For those of you who are unaware, Dexter details the ongoing drama of one, Dexter Morgan (played by the ever shaggable , Michael C Hall) a crime-scene-blood-spatter-analyst for the Miami police department by day, and an avenging serial killer by night. Along for the ride are Dexter's co-workers, his step sister and his girl friend; none of whom have any idea that the somewhat detached young man can slice and dice a victim and still be on time to meet up with his bowling team ... oh sure, last season someone got close to blowing our boy's cover, but, well, Dexter took care of that problem.
This is a great show, and if you have not seen it, give it a look-see (I am pretty sure that the last two seasons are available via Netflix.
Of course, Sunday nights are also when HBO runs it's Southern Gothic-vampire-sex-drenched-soap opera, True Blood.
Besides being fast moving, well acted, and bloody good fun, True Blood never skimps on giving its viewers lots and lots of mostly nekid male flesh to gaze upon (God bless you, Alan Ball). And it seems that in every episode co-star, Ryan Kwanten is obliged to show up shirtless for at least one scene, and bare-assed for another. And if the sight of Kwanten' bod ain't enough, there are usually some hot male vamps and various others showing off their goods (oh and yes, there is some female nudity if that's what your into).
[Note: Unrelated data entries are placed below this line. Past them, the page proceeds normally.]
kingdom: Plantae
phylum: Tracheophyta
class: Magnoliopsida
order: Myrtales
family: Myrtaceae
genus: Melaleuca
I was especially fond of last weeks episode in which a male vampire kept a young hottie in denim shorts around as a sort of human juice box... (also, sharp eyed viewers last week caught an hysterical send up of Miss Jan Crouch as an added camp value bonus!).
I guess my DVR is going to get a hell of workout tonight, you see, besides these two shows, Mad Men and Californication are also on ... and I could not face the world if I missed my weekly dose of Don Drapper (Jon Hamm) and Hank Moody (my fave sex addict, David Duchovny).